Keys to Successful Project Portfolio Management
Although examples of successfully managed project portfolios are numerous, few researchers have investigated the key reasons why some companies appear to be better at managing this challenging process than others. Brown and Eisenhardt (1997) recently undertook at study of six firms in the computer industry, all involved in multiple project development activities. They determined that successfully managed project portfolios are usually the result of three factors, such as:
- Limited structure and communication freedom. Successful multiple-project environments cannot effectively operate when they are constrained by restrictive layers of hierarchy, bureaucracy, rules, narrow communication channels, and rigid development processes. In fact, successful portfolios emerge from an environment of flexibility and open communication. The more personnel can build on improving existing product lines through improvisation and freedom to experiment, the more innovative new project ideas emerge.

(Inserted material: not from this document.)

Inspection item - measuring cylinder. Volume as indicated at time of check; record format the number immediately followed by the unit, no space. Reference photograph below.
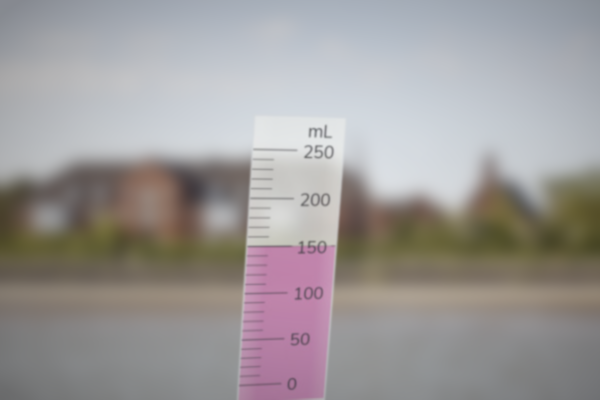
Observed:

- Low-cost environmental scanning devices. Many firms devote considerable time and money toward developing their attempt at the “home run.” They put all their eggs in one project basket and aim to take the marketplace by storm, often without having spent sufficient time analyzing future opportunities or noting the direction of commercial development. On the other hand, successful project portfolio strategies involve making a number of low-cost “probes” into the future, through creating a number of experimental project prototypes to market testing and creating strategic alliances with potential partners. The successful firms do not rely on home runs and narrowly-concentrated efforts; they are constantly building numerous new projects to test for acceptance prior to full-scale development. RubberMaid, Inc., for example, routinely brings dozens and dozens of new product ideas to the market, samples the commercial response, and uses this information to make corrections to potential winners while deleting those ideas that did not measure up.
- Linking present and future through time-paced transition. Successful portfolio management requires a rhythm, or sense of timing, as firms transition from one project development to the next. Successful firms routinely develop long lead times and proactive planning aimed at affecting the smoothest possible sequencing from one project to its follow-on upgrade. This transition is not done is a “herky-jerky” fashion; it is the result of creating and maintaining a seamless rhythm to innovation.
Additionally, Edgett and Cooper (2001) argue for the primacy of linking project portfolio thinking to the organizations strategic goals. When projects do not support the corporate mission, vision, or goals, they support a “disconnect” between the operational staff and a firm’s top management. The best way to evaluate a firm’s portfolio of projects lies in assessing them as a holistic body, aimed collectively at accomplishing the organization’s strategic goals.